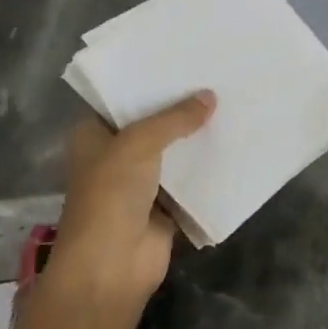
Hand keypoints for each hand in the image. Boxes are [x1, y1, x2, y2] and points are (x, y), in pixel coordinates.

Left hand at [51, 91, 215, 299]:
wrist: (112, 265)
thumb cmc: (111, 194)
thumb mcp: (139, 143)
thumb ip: (175, 118)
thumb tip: (210, 96)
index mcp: (93, 136)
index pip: (121, 100)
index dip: (148, 83)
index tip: (182, 62)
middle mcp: (114, 156)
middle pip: (151, 126)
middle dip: (180, 109)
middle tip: (216, 79)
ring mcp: (139, 184)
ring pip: (172, 153)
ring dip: (196, 138)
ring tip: (230, 105)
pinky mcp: (164, 208)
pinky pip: (189, 182)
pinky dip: (207, 170)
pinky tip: (234, 146)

........

■ **DIRECTIONS**
Go to the line with "index mcp: (93, 136)" and set down that line and every line after it, through the end of the material above, word for word.

■ **TASK SOLUTION**
index mcp: (93, 136)
index pip: (121, 100)
index dip: (148, 83)
index tip: (182, 62)
middle mcp: (114, 156)
middle pip: (151, 126)
middle dip: (180, 109)
middle tip: (216, 79)
ring mcp: (139, 184)
ring pip: (172, 153)
ring dip: (196, 138)
ring tip: (230, 105)
pinky mcp: (164, 208)
pinky pip: (189, 182)
pinky dip: (207, 170)
pinky tip: (234, 146)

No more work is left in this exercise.